§ Apply what you read:
**A.** Pull out everything from "First, it's not" down to "to \(2n\), so..." in the proof sketch about bounding the prime-counting function, and copy it word for word.
**B.** Carry on the proof sketch about bounding the prime-counting function, picking up right after the last sentence shown.

We can actually sketch out most of the proof of this fact, and do so below. It is a little longer than some of our other proofs. It uses some very basic combinatorial ideas and calculus facts, however, so it is a great example of several parts of mathematics coming together.

First, it's not hard to verify this for \(x<1000\).

Now we'll proceed by induction, in an unusual way. We'll assume it is true for \(n\), and prove it is true for \(2n\)! This needs a little massaging for odd numbers, but is a legitimate induction method.

• So first assume that \(\pi(n)<2\frac{n}{\ln(n)}\). Now what?
• We now look at the product of all the primes between \(n\) and \(2n\), which we write as \[P=\prod_{n<p<2n} p\, .\] Our immediate goal is to get a bound on this number.
  • On the one hand, each of these primes \(p\) is greater than \(n\), and there are \(\pi(2n)-\pi(n)\) of them.
  • So \[n^{\pi(2n)-\pi(n)}<P\, .\]
  • On the other hand, each of these primes is greater than \(n\) but they are all in the list of numbers from \(n\) to \(2n\), so...

§ Listed records:
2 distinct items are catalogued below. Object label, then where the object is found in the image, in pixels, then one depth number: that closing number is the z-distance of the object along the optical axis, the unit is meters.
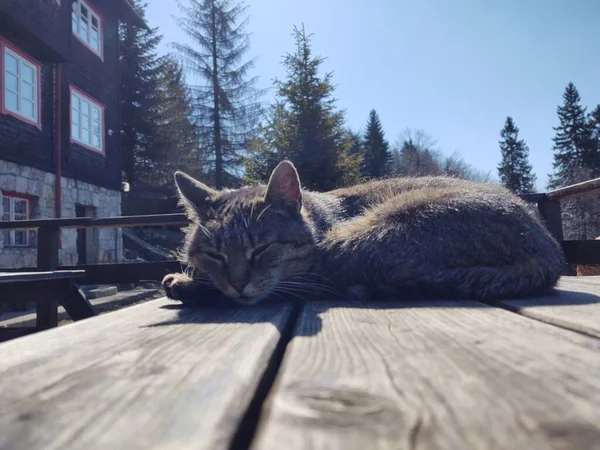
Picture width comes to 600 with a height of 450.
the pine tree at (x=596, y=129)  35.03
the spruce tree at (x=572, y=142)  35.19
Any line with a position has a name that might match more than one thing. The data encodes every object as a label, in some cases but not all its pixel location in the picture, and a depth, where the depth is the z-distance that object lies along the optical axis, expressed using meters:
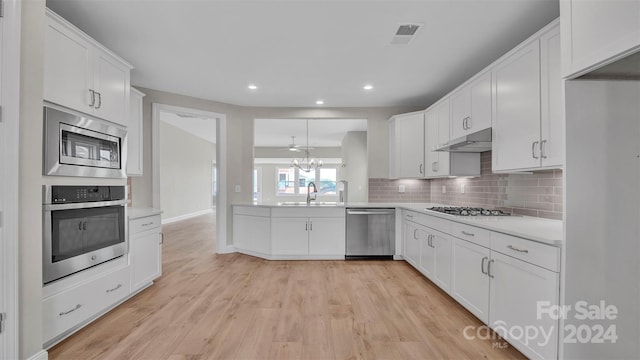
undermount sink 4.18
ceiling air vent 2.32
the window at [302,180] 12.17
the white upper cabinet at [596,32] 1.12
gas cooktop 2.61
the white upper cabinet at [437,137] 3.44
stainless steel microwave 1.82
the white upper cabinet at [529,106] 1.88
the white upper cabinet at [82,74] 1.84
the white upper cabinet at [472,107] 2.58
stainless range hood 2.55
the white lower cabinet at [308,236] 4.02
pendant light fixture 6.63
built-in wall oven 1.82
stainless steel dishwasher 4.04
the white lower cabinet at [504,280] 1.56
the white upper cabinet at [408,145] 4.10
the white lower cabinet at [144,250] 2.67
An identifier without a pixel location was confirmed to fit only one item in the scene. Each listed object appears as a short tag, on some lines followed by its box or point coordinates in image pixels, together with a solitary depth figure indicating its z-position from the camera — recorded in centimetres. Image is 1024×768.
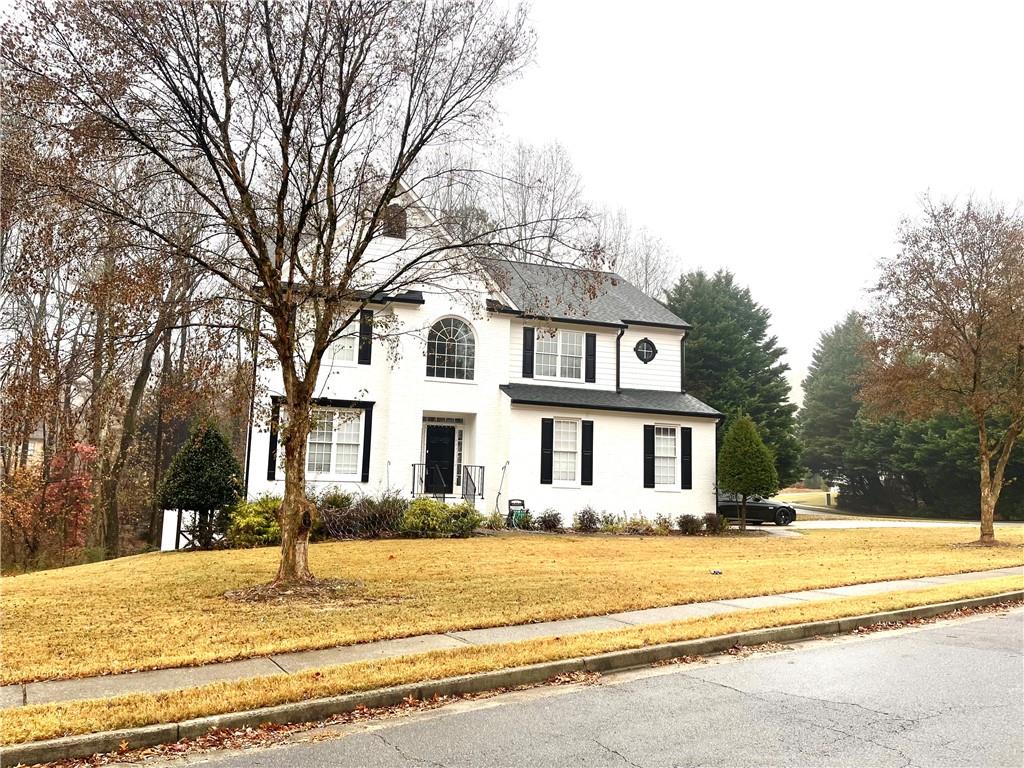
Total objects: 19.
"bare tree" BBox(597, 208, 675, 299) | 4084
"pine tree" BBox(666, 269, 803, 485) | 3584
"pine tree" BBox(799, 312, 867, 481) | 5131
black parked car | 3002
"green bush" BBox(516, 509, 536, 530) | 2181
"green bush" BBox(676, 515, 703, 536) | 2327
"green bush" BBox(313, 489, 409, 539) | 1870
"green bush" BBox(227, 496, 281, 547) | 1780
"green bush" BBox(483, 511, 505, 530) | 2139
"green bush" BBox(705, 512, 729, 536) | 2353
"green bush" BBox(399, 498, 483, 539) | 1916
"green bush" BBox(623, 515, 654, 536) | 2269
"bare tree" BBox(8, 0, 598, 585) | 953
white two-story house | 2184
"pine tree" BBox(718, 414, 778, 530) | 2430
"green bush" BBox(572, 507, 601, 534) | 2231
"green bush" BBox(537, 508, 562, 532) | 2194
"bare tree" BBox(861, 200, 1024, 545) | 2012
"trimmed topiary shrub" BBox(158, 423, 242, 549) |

§ Results for each task:
**A.**
First, it's not hard to verify this for \(x<1000\).

Now we'll proceed by induction, in an unusual way. We'll assume it is true for \(n\), and prove it is true for \(2n\)! This needs a little massaging for odd numbers, but is a legitimate induction method.

• So first assume that \(\pi(n)<2\frac{n}{\ln(n)}\). Now what?
• We now look at the product of all the primes between \(n\) and \(2n\), which we write as \[P=\prod_{n<p<2n} p\, .\] Our immediate goal is to get a bound on this number.
  • On the one hand, each of these primes \(p\) is greater than \(n\), and there are \(\pi(2n)-\pi(n)\) of them.
  • So \[n^{\pi(2n)-\pi(n)}<P\, .\]
  • On the other hand, each of these primes is greater than \(n\) but they are all in the list of numbers from \(n\) to \(2n\), so...

**B.**
  • Their product divides \[\frac{(2n)\cdot (2n-1)\cdot (2n-2)\cdots (n+1)}{n\cdot (n-1)\cdot (n-2)\cdots 1}\]
  • That is to say \[P \mid \frac{(2n)\cdot (2n-1)\cdot (2n-2)\cdots (n+1)}{n\cdot (n-1)\cdot (n-2)\cdots 1}=\frac{(2n)!}{n!n!}\, .\]
• In particular, \[P\leq \frac{(2n)!}{n!n!}\, .\]
• But this is the number of ways to choose \(n\) things from a collection of \(2n\) things...
  • Which is certainly less than the number of ways to pick any old collection out of \(2n\) things.
  • Which is \(2^{2n}\) (because you either pick it or you don't).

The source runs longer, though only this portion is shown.